Smart contract risk is one of the primary concerns when interacting with LSTs like SpringSui. A few key risks include:

  • Exploit: Since LST protocols are governed by smart contracts, they are vulnerable to potential hacks or exploits. If a vulnerability is discovered in the smart contract code, an attacker could exploit it to drain the contract’s assets. In such cases, the value of the LST could plummet to zero, as the underlying staked assets are compromised. This could result in the complete loss of user funds and confidence in the protocol.

  • Unstake Mechanism Failure: If the smart contract governing the LST’s unstake function malfunctions or is compromised, users may be unable to redeem their LSTs for the underlying staked assets. This could lead to a situation where the LST loses its peg to the underlying asset (such as SUI), causing a significant drop in value. When the market realizes that unstaking is no longer possible, the LST could rapidly depeg, harming all holders.

To mitigate these risks, SpringSui has undergone several rigorous smart contract audits. Click here to access the SpringSui audits.

Validator Risk

When users stake their tokens through an LST, the performance of the validators responsible for securing the network directly impacts the rewards they receive. The key risks associated with validators include:

  • Poor Validator Performance: If a validator performs poorly during an epoch, for example, by failing to validate transactions consistently or experiencing downtime, the staking rewards for that period will be lower. This impacts LST holders because their rewards are tied to the validator’s performance. Poor performance can also lead to penalties, reducing the overall yield for LST holders.

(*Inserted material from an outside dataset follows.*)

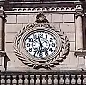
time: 5:57
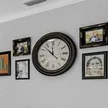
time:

  • Slashing Risk: Validators may also be “slashed” for severe misbehavior, such as double-signing or prolonged inactivity. Slashing refers to the punishment of a validator by confiscating a portion of the staked tokens as a penalty. In cases of slashing, a percentage of the staked assets (and consequently the value of the LST) is permanently lost, reducing the overall staking rewards and impacting LST holders’ returns.

Before staking with a validator, users should perform their own due diligence by thoroughly evaluating the LST protocol, the pool operator, and the validators being utilized. It’s important to ensure that the protocol has safeguards in place, such as regular performance monitoring and dynamic reallocation to high-performing validators, to mitigate validator risk. Users should also assess the track record of the pool operator and the reliability of the validator to minimize potential risks to their staked assets.